--- INSTRUCTIONS FOR THE TASK ---
Rewrite the text read from all the records, putting "Styling" wherever "Tuning" appears and keeping everything else the same. Don't include the pictures.

--- DATA PROVIDED ---

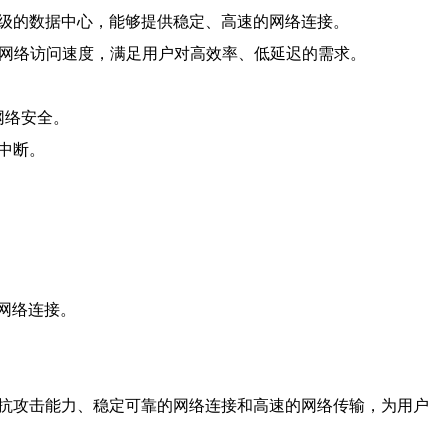
界级的数据中心，能够提供稳定、高速的网络连接。
的网络访问速度，满足用户对高效率、低延迟的需求。
网络安全。
中断。
网络连接。
的抗攻击能力、稳定可靠的网络连接和高速的网络传输，为用户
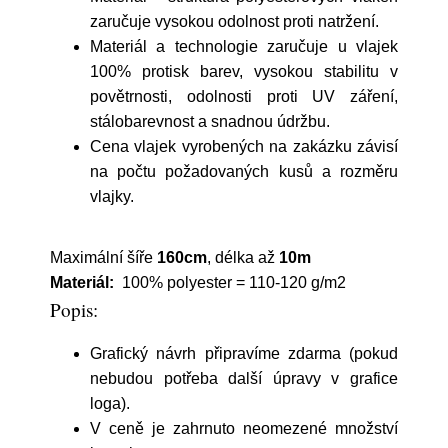
zaručuje vysokou odolnost proti natržení.
Materiál a technologie zaručuje u vlajek
100% protisk barev, vysokou stabilitu v
povětrnosti, odolnosti proti UV záření,
stálobarevnost a snadnou údržbu.
Cena vlajek vyrobených na zakázku závisí
na počtu požadovaných kusů a rozměru
vlajky.
Maximální šíře
160cm
, délka až
10m
Materiál:
100% polyester = 110-120 g/m2
Popis:
Grafický návrh připravíme zdarma (pokud
nebudou potřeba další úpravy v grafice
loga).
V ceně je zahrnuto neomezené množství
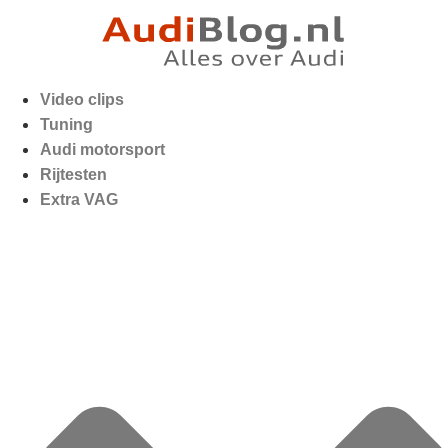
Video clips
Tuning
Audi motorsport
Rijtesten
Extra VAG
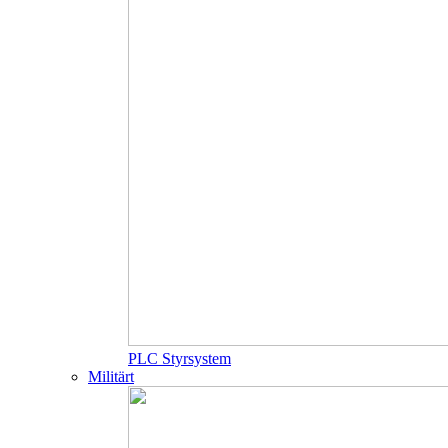
PLC Styrsystem
Militärt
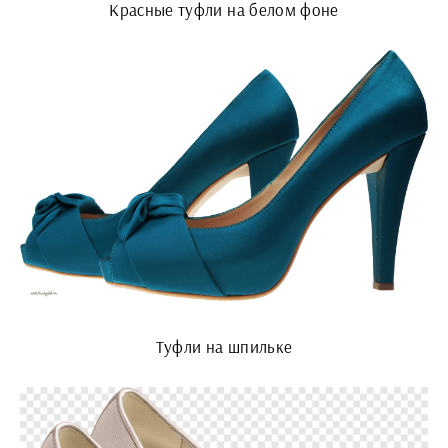
Красные туфли на белом фоне
Туфли на шпильке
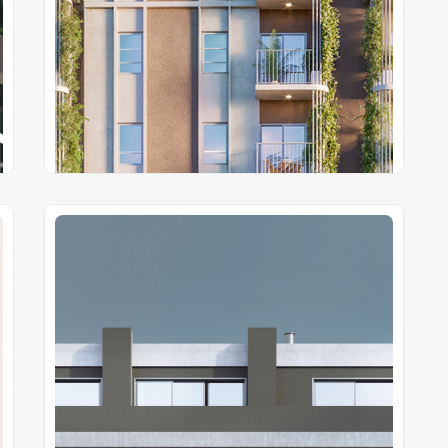
Gs 30.000.000
Precio desde
Gs 255.000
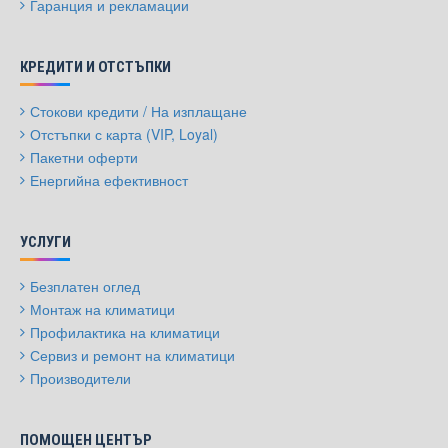
Гаранция и рекламации
КРЕДИТИ И ОТСТЪПКИ
Стокови кредити / На изплащане
Отстъпки с карта (VIP, Loyal)
Пакетни оферти
Енергийна ефективност
УСЛУГИ
Безплатен оглед
Монтаж на климатици
Профилактика на климатици
Сервиз и ремонт на климатици
Производители
ПОМОЩЕН ЦЕНТЪР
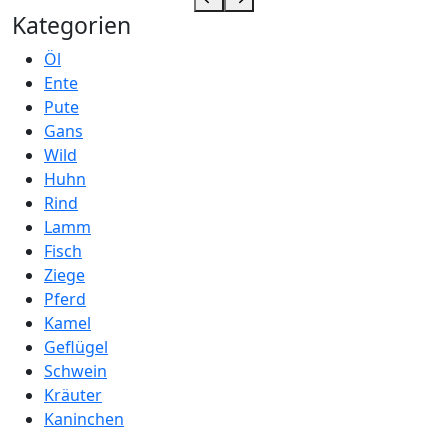
Kategorien
Öl
Ente
Pute
Gans
Wild
Huhn
Rind
Lamm
Fisch
Ziege
Pferd
Kamel
Geflügel
Schwein
Kräuter
Kaninchen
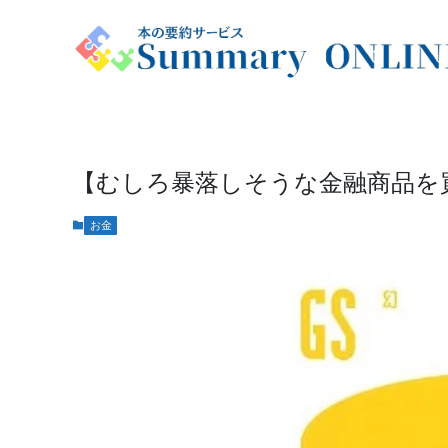
【むしろ暴落しそうな金融商品を
お金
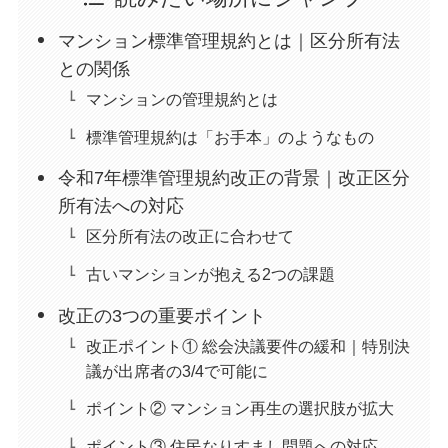
マンション標準管理規約とは｜区分所有法
との関係
マンションの管理規約とは
標準管理規約は「お手本」のようなもの
令和7年標準管理規約改正の背景｜改正区分
所有法への対応
区分所有法の改正に合わせて
古いマンションが抱える2つの課題
改正の3つの重要ポイント
改正ポイント① 総会決議要件の緩和｜特別決
議が出席者の3/4で可能に
ポイント② マンション再生の選択肢が拡大
ポイント③ 住民なりすまし問題への対応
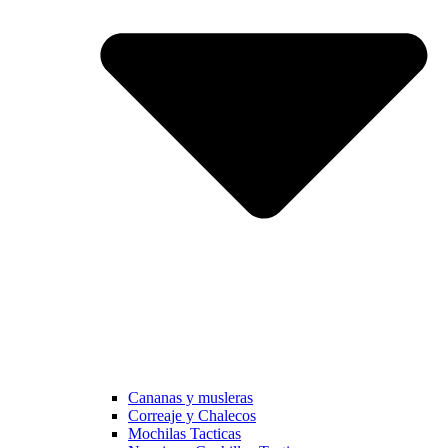
Cananas y musleras
Correaje y Chalecos
Mochilas Tacticas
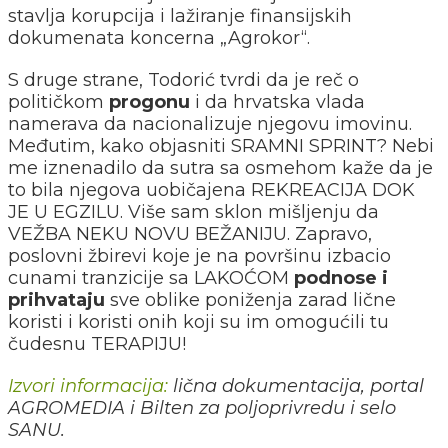
stavlja korupcija i lažiranje finansijskih
dokumenata koncerna „Agrokor“.
S druge strane, Todorić tvrdi da je reč o
političkom
progonu
i da hrvatska vlada
namerava da nacionalizuje njegovu imovinu.
Međutim, kako objasniti SRAMNI SPRINT? Nebi
me iznenadilo da sutra sa osmehom kaže da je
to bila njegova uobičajena REKREACIJA DOK
JE U EGZILU. Više sam sklon mišljenju da
VEŽBA NEKU NOVU BEŽANIJU. Zapravo,
poslovni žbirevi koje je na površinu izbacio
cunami tranzicije sa LAKOĆOM
podnose i
prihvataju
sve oblike poniženja zarad lične
koristi i koristi onih koji su im omogućili tu
čudesnu TERAPIJU!
Izvori informacija:
lična dokumentacija, portal
AGROMEDIA i Bilten za poljoprivredu i selo
SANU.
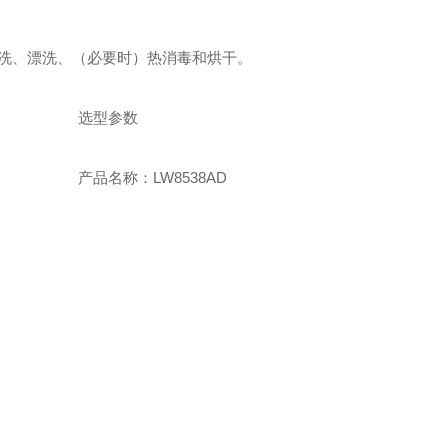
洗、漂洗、（必要时）热消毒和烘干。
选型参数
产品名称：LW8538AD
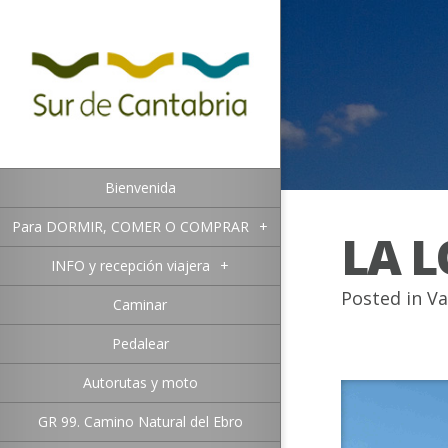
Bienvenida
Para DORMIR, COMER O COMPRAR
+
LA 
INFO y recepción viajera
+
Posted in
Va
Caminar
Pedalear
Autorutas y moto
GR 99. Camino Natural del Ebro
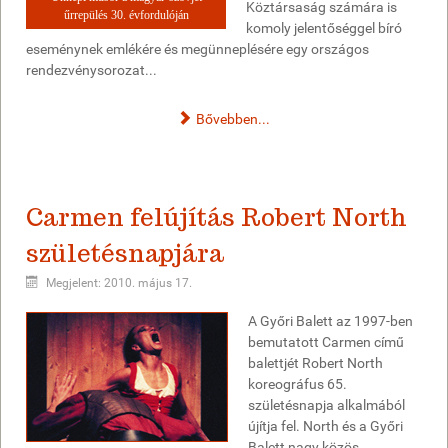
Köztársaság számára is
űrrepülés 30. évfordulóján
komoly jelentőséggel bíró
eseménynek emlékére és megünneplésére egy országos
rendezvénysorozat...
Bővebben...
Carmen felújítás Robert North
születésnapjára
Megjelent: 2010. május 17.
A Győri Balett az 1997-ben
bemutatott Carmen című
balettjét Robert North
koreográfus 65.
születésnapja alkalmából
újítja fel. North és a Győri
Balett nagy közös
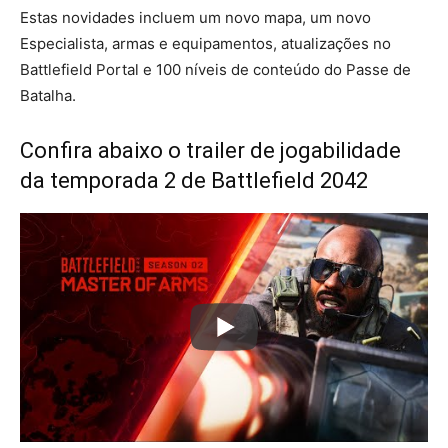
Estas novidades incluem um novo mapa, um novo
Especialista, armas e equipamentos, atualizações no
Battlefield Portal e 100 níveis de conteúdo do Passe de
Batalha.
Confira abaixo o trailer de jogabilidade
da temporada 2 de Battlefield 2042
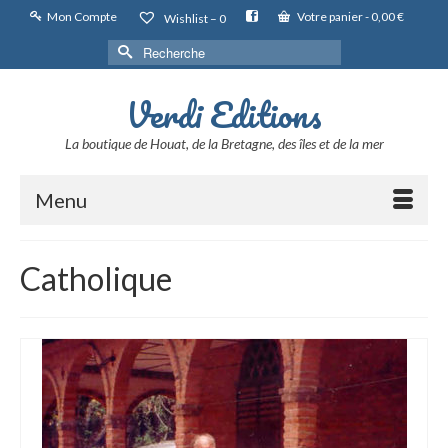
Mon Compte
Votre panier
-
0,00
€
Wishlist –
0
Rechercher :
Verdi Editions
La boutique de Houat, de la Bretagne, des îles et de la mer
Menu
Catholique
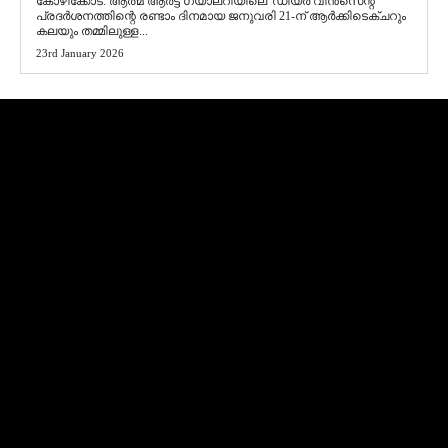
​കോഴിക്കോട്: ആത്മ ആർട്ട് ഗ്യാലറിയിലെ 'ഡിയർ വിൻസെന്റ്'
പ്രദർശനത്തിന്റെ രണ്ടാം ദിനമായ ജനുവരി 21-ന് ആർക്കിടെക്ചറും
കലയും തമ്മിലുള്ള...
23rd January 2026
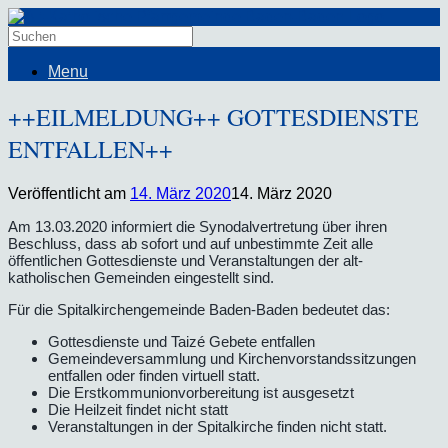
Menu
++EILMELDUNG++ GOTTESDIENSTE
ENTFALLEN++
Veröffentlicht am
14. März 2020
14. März 2020
Am 13.03.2020 informiert die Synodalvertretung über ihren
Beschluss, dass ab sofort und auf unbestimmte Zeit alle
öffentlichen Gottesdienste und Veranstaltungen der alt-
katholischen Gemeinden eingestellt sind.
Für die Spitalkirchengemeinde Baden-Baden bedeutet das:
Gottesdienste und Taizé Gebete entfallen
Gemeindeversammlung und Kirchenvorstandssitzungen
entfallen oder finden virtuell statt.
Die Erstkommunionvorbereitung ist ausgesetzt
Die Heilzeit findet nicht statt
Veranstaltungen in der Spitalkirche finden nicht statt.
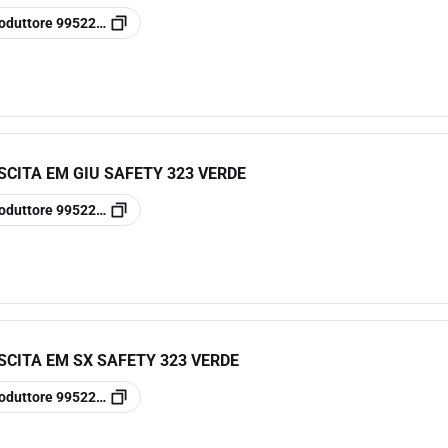
oduttore
99522400
SCITA EM GIU SAFETY 323 VERDE
oduttore
99522200
SCITA EM SX SAFETY 323 VERDE
oduttore
99522100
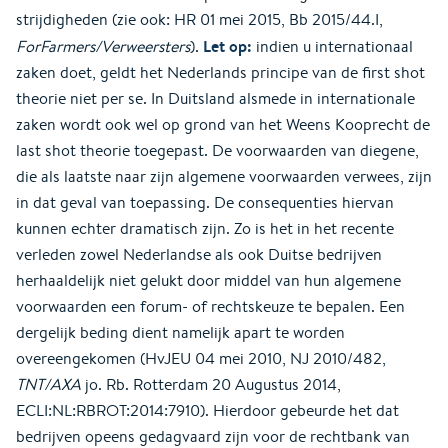
strijdigheden (zie ook: HR 01 mei 2015, Bb 2015/44.I,
Let op:
ForFarmers/Verweersters
).
indien u internationaal
zaken doet, geldt het Nederlands principe van de first shot
theorie niet per se. In Duitsland alsmede in internationale
zaken wordt ook wel op grond van het Weens Kooprecht de
last shot theorie toegepast. De voorwaarden van diegene,
die als laatste naar zijn algemene voorwaarden verwees, zijn
in dat geval van toepassing. De consequenties hiervan
kunnen echter dramatisch zijn. Zo is het in het recente
verleden zowel Nederlandse als ook Duitse bedrijven
herhaaldelijk niet gelukt door middel van hun algemene
voorwaarden een forum- of rechtskeuze te bepalen. Een
dergelijk beding dient namelijk apart te worden
overeengekomen (HvJEU 04 mei 2010, NJ 2010/482,
TNT/AXA
jo. Rb. Rotterdam 20 Augustus 2014,
ECLI:NL:RBROT:2014:7910). Hierdoor gebeurde het dat
bedrijven opeens gedagvaard zijn voor de rechtbank van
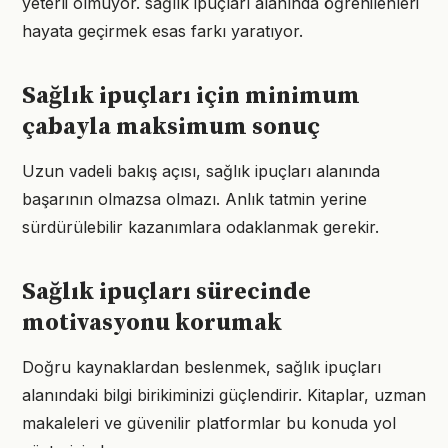
yeterli olmuyor. sağlık ipuçları alanında öğrenilenleri
hayata geçirmek esas farkı yaratıyor.
Sağlık ipuçları için minimum
çabayla maksimum sonuç
Uzun vadeli bakış açısı, sağlık ipuçları alanında
başarının olmazsa olmazı. Anlık tatmin yerine
sürdürülebilir kazanımlara odaklanmak gerekir.
Sağlık ipuçları sürecinde
motivasyonu korumak
Doğru kaynaklardan beslenmek, sağlık ipuçları
alanındaki bilgi birikiminizi güçlendirir. Kitaplar, uzman
makaleleri ve güvenilir platformlar bu konuda yol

--- RESULT ---
界级的数据中心，能够提供稳定、高速的网络连接。
的网络访问速度，满足用户对高效率、低延迟的需求。
网络安全。
中断。
网络连接。
的抗攻击能力、稳定可靠的网络连接和高速的网络传输，为用户
zaručuje vysokou odolnost proti natržení.
Materiál a technologie zaručuje u vlajek
100% protisk barev, vysokou stabilitu v
povětrnosti, odolnosti proti UV záření,
stálobarevnost a snadnou údržbu.
Cena vlajek vyrobených na zakázku závisí
na počtu požadovaných kusů a rozměru
vlajky.
Maximální šíře
160cm
, délka až
10m
Materiál:
100% polyester = 110-120 g/m2
Popis:
Grafický návrh připravíme zdarma (pokud
nebudou potřeba další úpravy v grafice
loga).
V ceně je zahrnuto neomezené množství
Video clips
Styling
Audi motorsport
Rijtesten
Extra VAG
PLC Styrsystem
Militärt
Красные туфли на белом фоне
Туфли на шпильке
Gs 30.000.000
Precio desde
Gs 255.000
Гаранция и рекламации
КРЕДИТИ И ОТСТЪПКИ
Стокови кредити / На изплащане
Отстъпки с карта (VIP, Loyal)
Пакетни оферти
Енергийна ефективност
УСЛУГИ
Безплатен оглед
Монтаж на климатици
Профилактика на климатици
Сервиз и ремонт на климатици
Производители
ПОМОЩЕН ЦЕНТЪР
Kategorien
Öl
Ente
Pute
Gans
Wild
Huhn
Rind
Lamm
Fisch
Ziege
Pferd
Kamel
Geflügel
Schwein
Kräuter
Kaninchen
【むしろ暴落しそうな金融商品を
お金
マンション標準管理規約とは｜区分所有法
との関係
マンションの管理規約とは
標準管理規約は「お手本」のようなもの
令和7年標準管理規約改正の背景｜改正区分
所有法への対応
区分所有法の改正に合わせて
古いマンションが抱える2つの課題
改正の3つの重要ポイント
改正ポイント① 総会決議要件の緩和｜特別決
議が出席者の3/4で可能に
ポイント② マンション再生の選択肢が拡大
ポイント③ 住民なりすまし問題への対応
Cananas y musleras
Correaje y Chalecos
Mochilas Tacticas
stavlja korupcija i lažiranje finansijskih
dokumenata koncerna „Agrokor“.
S druge strane, Todorić tvrdi da je reč o
političkom
progonu
i da hrvatska vlada
namerava da nacionalizuje njegovu imovinu.
Međutim, kako objasniti SRAMNI SPRINT? Nebi
me iznenadilo da sutra sa osmehom kaže da je
to bila njegova uobičajena REKREACIJA DOK
JE U EGZILU. Više sam sklon mišljenju da
VEŽBA NEKU NOVU BEŽANIJU. Zapravo,
poslovni žbirevi koje je na površinu izbacio
cunami tranzicije sa LAKOĆOM
podnose i
prihvataju
sve oblike poniženja zarad lične
koristi i koristi onih koji su im omogućili tu
čudesnu TERAPIJU!
Izvori informacija:
lična dokumentacija, portal
AGROMEDIA i Bilten za poljoprivredu i selo
SANU.
洗、漂洗、（必要时）热消毒和烘干。
选型参数
产品名称：LW8538AD
Bienvenida
Para DORMIR, COMER O COMPRAR
+
LA 
INFO y recepción viajera
+
Posted in
Va
Caminar
Pedalear
Autorutas y moto
GR 99. Camino Natural del Ebro
Köztársaság számára is
űrrepülés 30. évfordulóján
komoly jelentőséggel bíró
eseménynek emlékére és megünneplésére egy országos
rendezvénysorozat...
Bővebben...
Carmen felújítás Robert North
születésnapjára
Megjelent: 2010. május 17.
A Győri Balett az 1997-ben
bemutatott Carmen című
balettjét Robert North
koreográfus 65.
születésnapja alkalmából
újítja fel. North és a Győri
Balett nagy közös
Estas novidades incluem um novo mapa, um novo
Especialista, armas e equipamentos, atualizações no
Battlefield Portal e 100 níveis de conteúdo do Passe de
Batalha.
Confira abaixo o trailer de jogabilidade
da temporada 2 de Battlefield 2042
Mon Compte
Votre panier
-
0,00
€
Wishlist –
0
Rechercher :
Verdi Editions
La boutique de Houat, de la Bretagne, des îles et de la mer
Menu
Catholique
​കോഴിക്കോട്: ആത്മ ആർട്ട് ഗ്യാലറിയിലെ 'ഡിയർ വിൻസെന്റ്'
പ്രദർശനത്തിന്റെ രണ്ടാം ദിനമായ ജനുവരി 21-ന് ആർക്കിടെക്ചറും
കലയും തമ്മിലുള്ള...
23rd January 2026
Menu
++EILMELDUNG++ GOTTESDIENSTE
ENTFALLEN++
Veröffentlicht am
14. März 2020
14. März 2020
Am 13.03.2020 informiert die Synodalvertretung über ihren
Beschluss, dass ab sofort und auf unbestimmte Zeit alle
öffentlichen Gottesdienste und Veranstaltungen der alt-
katholischen Gemeinden eingestellt sind.
Für die Spitalkirchengemeinde Baden-Baden bedeutet das:
Gottesdienste und Taizé Gebete entfallen
Gemeindeversammlung und Kirchenvorstandssitzungen
entfallen oder finden virtuell statt.
Die Erstkommunionvorbereitung ist ausgesetzt
Die Heilzeit findet nicht statt
Veranstaltungen in der Spitalkirche finden nicht statt.
oduttore
99522400
SCITA EM GIU SAFETY 323 VERDE
oduttore
99522200
SCITA EM SX SAFETY 323 VERDE
oduttore
99522100
strijdigheden (zie ook: HR 01 mei 2015, Bb 2015/44.I,
Let op:
ForFarmers/Verweersters
).
indien u internationaal
zaken doet, geldt het Nederlands principe van de first shot
theorie niet per se. In Duitsland alsmede in internationale
zaken wordt ook wel op grond van het Weens Kooprecht de
last shot theorie toegepast. De voorwaarden van diegene,
die als laatste naar zijn algemene voorwaarden verwees, zijn
in dat geval van toepassing. De consequenties hiervan
kunnen echter dramatisch zijn. Zo is het in het recente
verleden zowel Nederlandse als ook Duitse bedrijven
herhaaldelijk niet gelukt door middel van hun algemene
voorwaarden een forum- of rechtskeuze te bepalen. Een
dergelijk beding dient namelijk apart te worden
overeengekomen (HvJEU 04 mei 2010, NJ 2010/482,
TNT/AXA
jo. Rb. Rotterdam 20 Augustus 2014,
ECLI:NL:RBROT:2014:7910). Hierdoor gebeurde het dat
bedrijven opeens gedagvaard zijn voor de rechtbank van
yeterli olmuyor. sağlık ipuçları alanında öğrenilenleri
hayata geçirmek esas farkı yaratıyor.
Sağlık ipuçları için minimum
çabayla maksimum sonuç
Uzun vadeli bakış açısı, sağlık ipuçları alanında
başarının olmazsa olmazı. Anlık tatmin yerine
sürdürülebilir kazanımlara odaklanmak gerekir.
Sağlık ipuçları sürecinde
motivasyonu korumak
Doğru kaynaklardan beslenmek, sağlık ipuçları
alanındaki bilgi birikiminizi güçlendirir. Kitaplar, uzman
makaleleri ve güvenilir platformlar bu konuda yol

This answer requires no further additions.